8 Reasons You Need Good Credit in Retirement

Here's how bad credit will cost you money and opportunities during your golden years.

8 Reasons You Need Good Credit in Retirement Photo by wavebreakmedia / Shutterstock.com

It would be nice to let things slide. But, yes, you do need good credit in retirement.

It will save you money or hassle in more situations than you may realize. And bad credit can cost you in retirement just as it can cost you during your working years.

Consider these reasons for which it pays to keep a stellar credit score in retirement:

1. Credit checks

Businesses such as insurance companies and service providers don’t stop checking credit once you retire. So, having bad credit can still hurt you in retirement.

For example, a consumer with bad credit may pay more for insurance or have to put down a deposit to receive service from a utilities or cellphone company, says Patrick Whalen, a certified financial planner at Whalen Financial Planning in Los Angeles.

He continues:

“It is not fun to have a kid working at a cellphone store treat you like a poor credit risk. You’ve worked hard, saved and lived below your means, but it will be necessary to maintain a good credit score in order for you to receive the respect that you have earned.”

2. Financing deals

Say you are making a big purchase like a mattress and want to take advantage of a zero-percent financing offer.
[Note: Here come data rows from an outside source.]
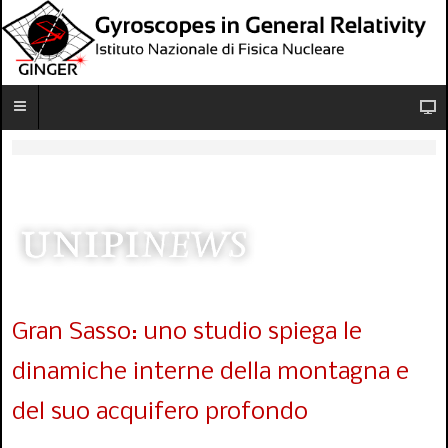
Gran Sasso: uno studio spiega le
dinamiche interne della montagna e
del suo acquifero profondo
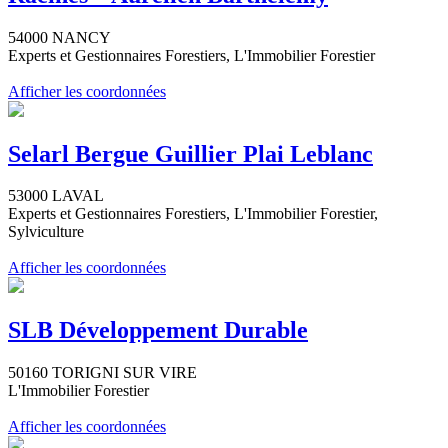
54000 NANCY
Experts et Gestionnaires Forestiers, L'Immobilier Forestier
Afficher les coordonnées
Selarl Bergue Guillier Plai Leblanc
53000 LAVAL
Experts et Gestionnaires Forestiers, L'Immobilier Forestier,
Sylviculture
Afficher les coordonnées
SLB Développement Durable
50160 TORIGNI SUR VIRE
L'Immobilier Forestier
Afficher les coordonnées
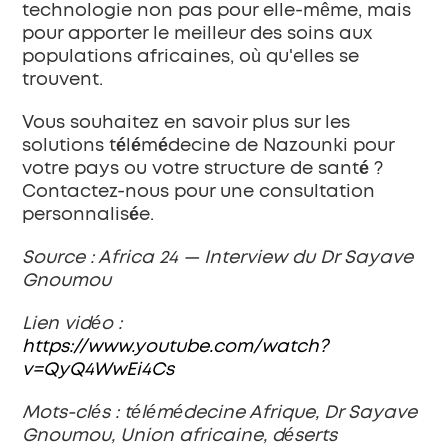
technologie non pas pour elle-même, mais 
pour apporter le meilleur des soins aux 
populations africaines, où qu'elles se 
trouvent.
Vous souhaitez en savoir plus sur les 
solutions télémédecine de Nazounki pour 
votre pays ou votre structure de santé ? 
Contactez-nous pour une consultation 
personnalisée.
Source : Africa 24 — Interview du Dr Sayave 
Gnoumou
Lien vidéo : 
https://www.youtube.com/watch?
v=QyQ4WwEi4Cs
Mots-clés : télémédecine Afrique, Dr Sayave 
Gnoumou, Union africaine, déserts 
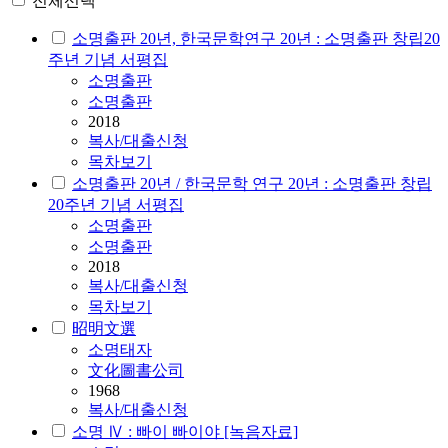
전체선택
소명출판 20년, 한국문학연구 20년 : 소명출판 창립20
주년 기념 서평집
소명
출판
소명출판
2018
복사/대출신청
목차보기
소명출판 20년 / 한국문학 연구 20년 : 소명출판 창립
20주년 기념 서평집
소명
출판
소명출판
2018
복사/대출신청
목차보기
昭明文選
소명
태자
文化圖書公司
1968
복사/대출신청
소명 Ⅳ : 빠이 빠이야 [녹음자료]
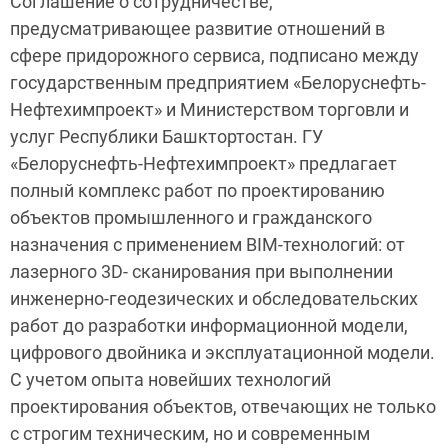
Соглашение о сотрудничестве,
предусматривающее развитие отношений в
сфере придорожного сервиса, подписано между
государственным предприятием «Белоруснефть-
Нефтехимпроект» и Министерством торговли и
услуг Республики Башктортостан. ГУ
«Белоруснефть-Нефтехимпроект» предлагает
полный комплекс работ по проектированию
объектов промышленного и гражданского
назначения с применением BIM-технологий: от
лазерного 3D- сканирования при выполнении
инженерно-геодезических и обследовательских
работ до разработки информационной модели,
цифрового двойника и эксплуатационной модели.
С учетом опыта новейших технологий
проектирования объектов, отвечающих не только
с строгим техническим, но и современным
You will need good or excellent credit to get such deals, says Mark Wilson, a certified financial planner at MILE Wealth Management in Irvine, California.

3. Your credit cards

If you want to keep your credit cards the way they are, then you’ll want to keep your credit score up.
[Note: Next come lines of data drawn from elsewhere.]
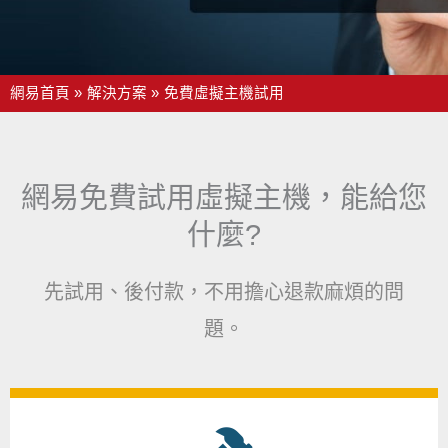
網易首頁
解決方案
免費虛擬主機試用
網易免費試用虛擬主機，能給您
什麼?​
先試用、後付款，不用擔心退款麻煩的問
題。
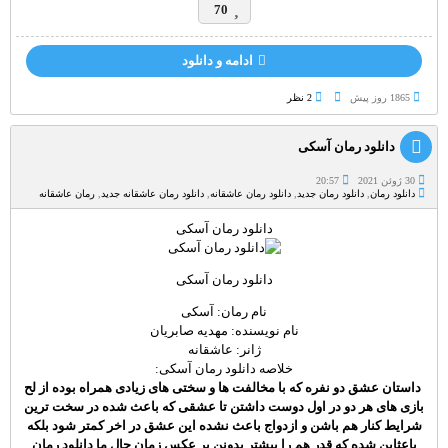
70
ادامه و دانلود
1865 روز پيش
2 نظر
دانلود رمان آسکی
30 ژوئن 2021
20:57
دانلود رمان
,
دانلود رمان جدید
,
دانلود رمان عاشقانه
,
دانلود رمان عاشقانه جدید
,
رمان عاشقانه
دانلود رمان آسکی
دانلود رمان آسکی
نام رمان: آسکی
نام نویسنده: مهدیه صابریان
ژانر: عاشقانه
خلاصه دانلود رمان آسکی:
داستان عشق دو نفره که با مخالفت ها و سختی های زیادی همراه بوده از لح
بازی های هر دو در اول دوست داشتن تا عشقی که باعث شده در سخت ترین
شرایط کنار هم باشن و ازدواج باعث نشده این عشق در اخر کمتر شود بلکه
باعثاین شده که قدر هم را بیشتر بدونن بر عکس زمان حال ما دانلود رمان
“Some credit card lenders will cancel your current card if they see big drops in your credit scores,” Wilson says.

4. Home repairs

Good credit can make it easier for retirees to pay for home repairs, says Becky House, a spokesperson for the nonprofit American Financial Solutions.

“Maybe they will need to repair a roof or replace an appliance on a home they own,” she says. “They may need to use credit to take care of those issues.”